その微笑ましい後ろ姿を小さく笑いながら見送っていると隣からぐいぐいと腕を引っ張られて今度は溜息が洩れた。

「連れねぇな。親友との久しぶりの再会だってのに」
「親友?腐れ縁の間違いだろ」
「侯爵殿と俺の差!?」
「ジェロ。よく考えて?
 ボスたちと腐れ縁のお前が同列な訳ないだろ?」

真剣な顔でそうのたまうリヒトに泣きマネなんて通用しない。
昔、本当に放置された記憶があるジェロージアはそんな馬鹿な真似はせずにさっさと話題を変えた。

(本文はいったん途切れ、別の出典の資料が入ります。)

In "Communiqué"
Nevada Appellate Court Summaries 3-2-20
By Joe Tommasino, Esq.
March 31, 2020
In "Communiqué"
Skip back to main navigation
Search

「それにしたってこうもあっさりお前が来てくれるとは思わなかったよ」
「本当にね。今まさに後悔の真っ最中だ」
「ひどい!俺と会うのがそんなに嫌だったのか!?」
「別に。
 ただお前の顔を見るより可愛い妹と弟に寂しい思いをさせないことの方が重要なだけだよ」
「……相変わらずシスコン・ブラコンだな」

ヒクリと頬を引き攣らせたジェロージアにリヒトは少しだけスッキリした気分になってボーイからグラスを受け取って足を進める。

「じゃあね」
「え?ちょ、リヒト!?リヒト君!?まさかもう帰っちゃうとか言わないよね!?」
「問題でも?」
「嘘だろ!?お前俺がどんだけ楽しみにしてたと思ってんの!?」
「だったら俺に言うことがあるんじゃないの?」

にっこりと笑ったリヒトにジェロはさらに口元を引き攣らせる。

あ、やっぱりバレてる。
そうだよな。
俺が招待状を送ったって、家に押し掛けるぞと脅したってリヒトが簡単に招待を受ける訳ないよな。
ましてや罪悪感がどうとか言ってたところをみると溺愛している妹君と弟君からも止められたみたいだし。
作戦は成功したと言えるのに、想像したほどに嬉しくないのはにっこりと微笑んだ瞳が絶対零度の冷たさを宿しているからだからだろうか。
本気で侯爵たちと合流してさっさと帰ってしまいそうなリヒトにジェロージアは素直に投降するしかなかった。